Data entries
....................

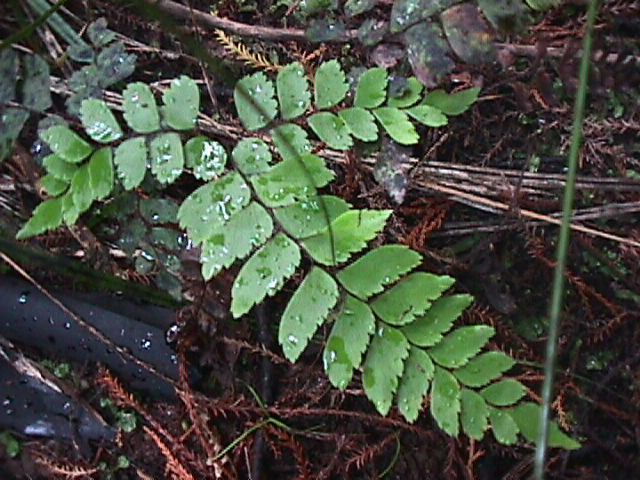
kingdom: Plantae
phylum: Tracheophyta
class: Polypodiopsida
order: Polypodiales
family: Pteridaceae
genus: Adiantum
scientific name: Adiantum cunninghamii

....................

What to do: Copy out every line of the material above word for word, leaving out the pictures.

Task output:
kingdom: Plantae
phylum: Tracheophyta
class: Polypodiopsida
order: Polypodiales
family: Pteridaceae
genus: Adiantum
scientific name: Adiantum cunninghamii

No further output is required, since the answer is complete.